How Cursor Built AI Code Completion: Context, Retrieval, and Sub-Second Latency
Cursor's architecture for codebase understanding — tree-sitter AST parsing, embedding-based file retrieval, fill-in-the-middle for completions, and how they handle the dual latency problem.
Code completion has a unique set of constraints that make it one of the hardest production AI problems. The latency budget is 200ms for inline suggestions — slower than that, and the completion appears after the developer has already moved on. The context problem is severe — a production codebase has hundreds of thousands of files, but the LLM context window holds only a fraction.
Cursor solves both. Their editor integrates AI at two levels: sub-200ms ghost text completion (powered by smaller, faster models) and codebase-aware chat (powered by frontier models with intelligent retrieval). The architecture behind each is fundamentally different.
Fill-in-the-middle (FIM): how completions work
Standard LLMs predict what comes next given a prefix. Code completion is different: the developer has a cursor in the middle of a file. There's context before the cursor (prefix) and context after (suffix). The model needs to fill in the gap.
Fill-in-the-middle (FIM) is the training objective that enables this. During training, a segment is removed from the middle of code, and the model learns to predict the removed segment given both prefix and suffix. OpenAI's Codex, StarCoder, and DeepSeek-Coder all support FIM.
<PRE> def calculate_total(items):
prices = [item.price for item in items]
<SUF>
return total
<MID>
The model fills in what goes between prefix and suffix. Cursor formats context precisely to maximize cache hits on the prefix tokens — a prompt caching optimization that reduces latency significantly on repeated completions in the same file.
Context assembly: what goes into the completion prompt
The completion model sees more than just the current file. Cursor assembles context from multiple sources, ranked by relevance:
- Current file: the entire file being edited, truncated to fit the context window
- Recently edited files: files modified in the last 30 minutes, included with recency weighting
- Imported files: files imported by the current file — often directly relevant
- Related files: BM25 + semantic search over the repository for files similar to the current editing context
- Git diff: what changed in the current branch — helps the model understand what problem is being solved
The context budget is limited. Cursor allocates it greedily — most-relevant content goes in first, least-relevant gets dropped. The relevance ranking is what makes completions feel context-aware rather than generic.
Context selection is the main lever on completion quality. More context isn't always better — irrelevant context is noise. Cursor's retrieval step is the system's real intelligence, not the completion model itself.
Codebase indexing for chat
Cursor's 'Chat' and 'Composer' features (multi-file editing) require understanding the whole codebase. This is a different problem from completion.
Cursor indexes the repository using a combination of:
- Tree-sitter AST parsing: each file is parsed into an abstract syntax tree. Functions, classes, methods, and their docstrings are extracted as distinct chunks — not arbitrary text chunks, but semantically meaningful code units.
- Embedding-based search: code chunks are embedded using a code-specialized embedding model. When you ask a question, your question is embedded and matched against the chunk index.
- Symbol graph: import relationships between files are tracked. If you ask about a class, the system can retrieve not just the class definition but its callers, its dependencies, and its tests.
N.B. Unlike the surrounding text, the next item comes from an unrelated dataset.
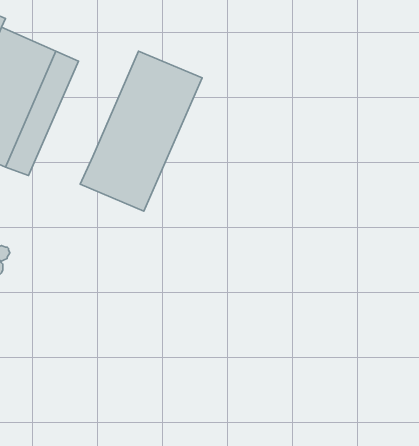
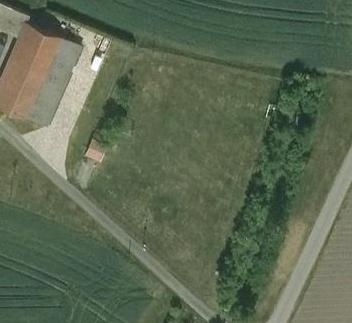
building: [80,51,202,211] -> none

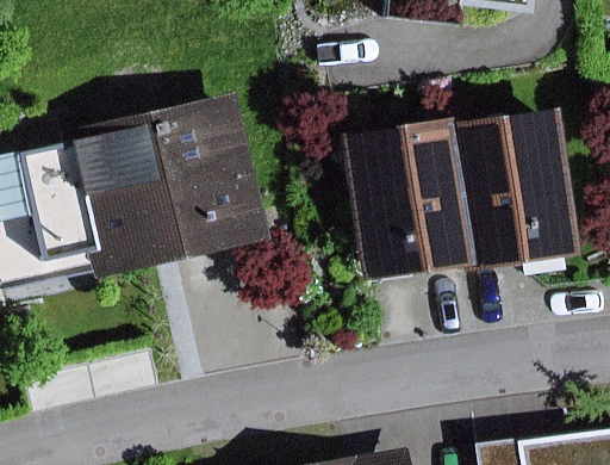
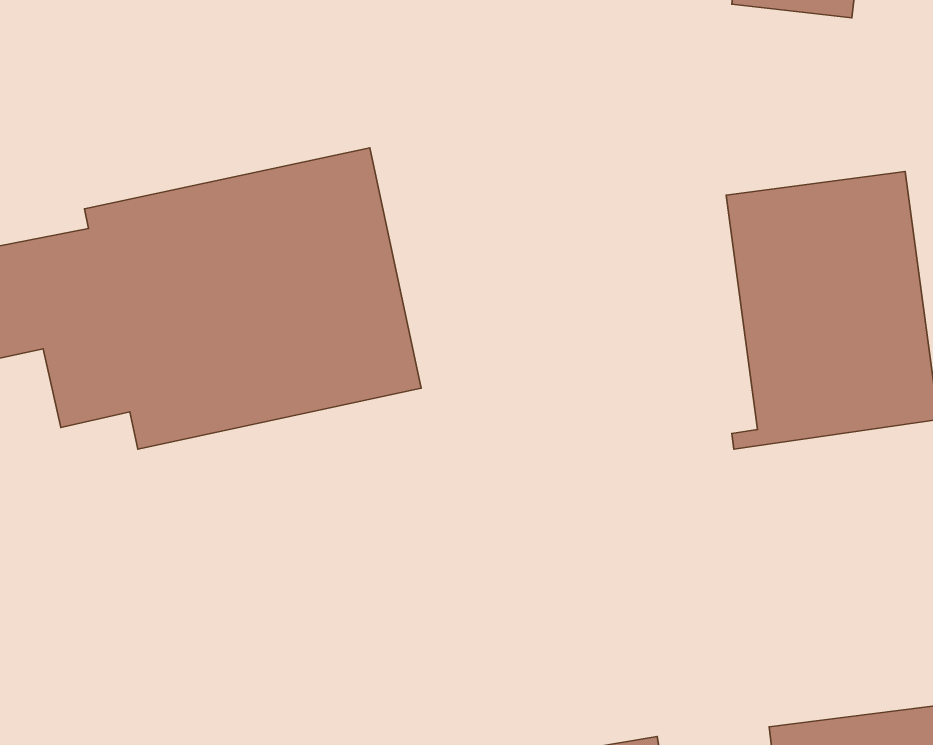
building: [341,118,471,299] -> none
This is meaningfully better than embedding raw file contents. A function has a clear semantic boundary. Embedding file chunks with arbitrary boundaries loses this structure.
The dual latency model
Cursor runs two parallel inference paths at different latency budgets:
- Fast path (<200ms): small, specialized models (likely DeepSeek-Coder or similar) for ghost text completion. No round-trip to a frontier model. Cached prefix tokens reduce latency further.
- Slow path (1-10s): frontier models (Claude, GPT-4o) for codebase chat, multi-file edits, and complex refactors. Users accept latency here because they've issued a deliberate command.
The routing between paths is based on the type of interaction. Typing → fast path. Explicit chat message → slow path. This is model routing at the UI layer, not the backend.
Measuring quality: accepted completions
Cursor's primary quality metric is acceptance rate — what percentage of shown completions the developer actually accepts (keeps typing rather than dismissing). A high-quality completion system has >30% acceptance on good context.
But acceptance rate is noisy. A developer might accept a completion that's technically correct but not what they wanted. Persistence rate — whether the completion is still in the file 30 days later — is a better signal and closer to what GitHub Copilot uses.